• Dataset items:
• • • • •
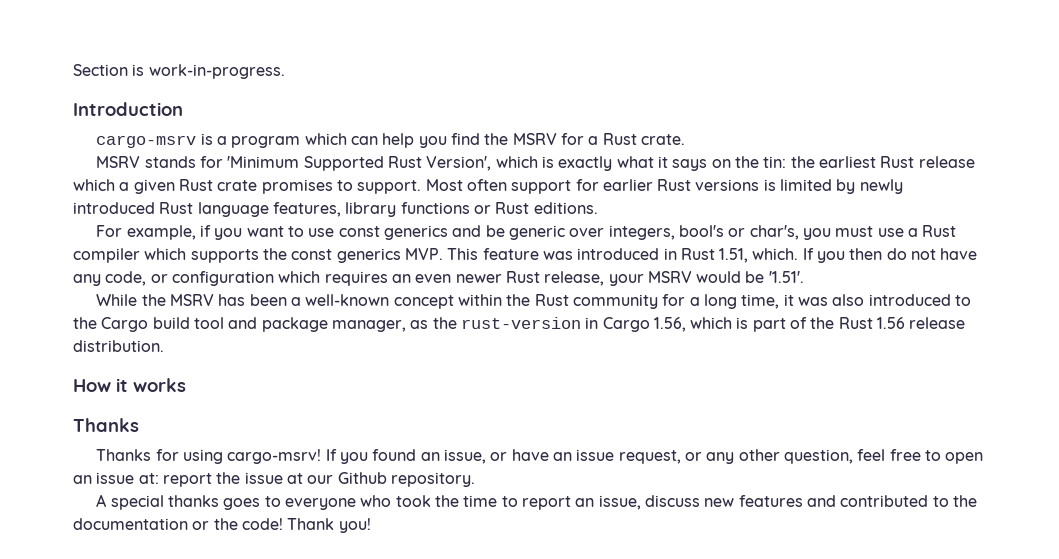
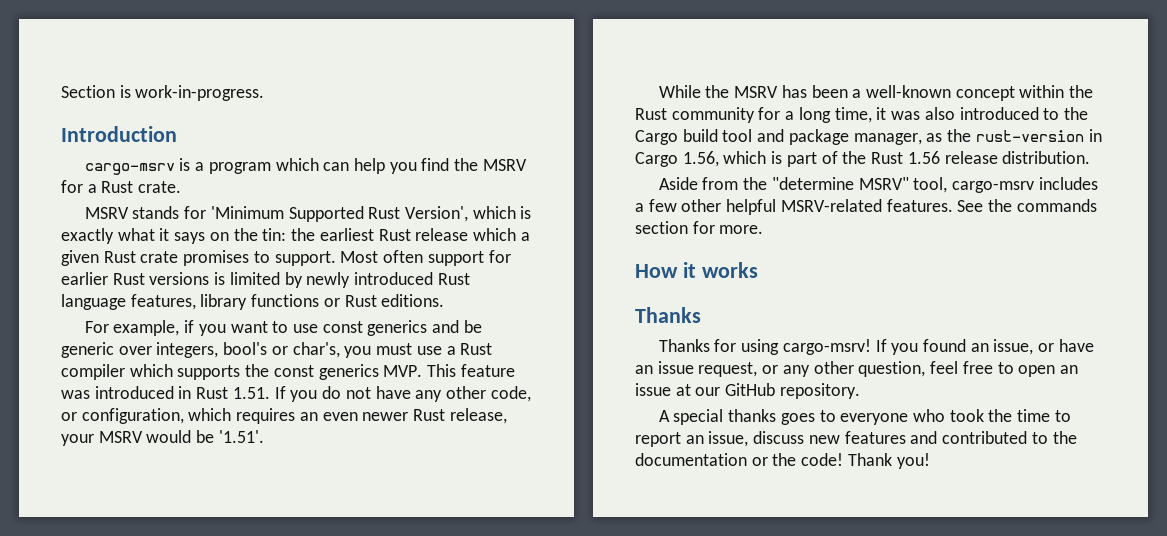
[719,248,883,263] 1.51, which. If you then -> [232,386,318,402] 1.51. If you
(101, 280) none -> [445,386,486,399] other
[171,271,274,286] configuration -> [81,408,184,424] configuration,
(164, 346) none -> [658,177,1098,193] [635,199,1097,215] [635,221,764,234] // Aside from the "determine MSRV" tool, cargo-msrv includes a few other helpful MSRV-related features. See the commands section for more.
[138,472,283,487] at: report the issue -> (671, 389) none
[337,472,387,484] Github -> [725,383,776,396] GitHub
• • • • •
• WHAT THE TASK ASKS: Leave the pictures out and reproduce every record above exactly.

• ANSWER SPACE:
[719,248,883,263] 1.51, which. If you then -> [232,386,318,402] 1.51. If you
(101, 280) none -> [445,386,486,399] other
[171,271,274,286] configuration -> [81,408,184,424] configuration,
(164, 346) none -> [658,177,1098,193] [635,199,1097,215] [635,221,764,234] // Aside from the "determine MSRV" tool, cargo-msrv includes a few other helpful MSRV-related features. See the commands section for more.
[138,472,283,487] at: report the issue -> (671, 389) none
[337,472,387,484] Github -> [725,383,776,396] GitHub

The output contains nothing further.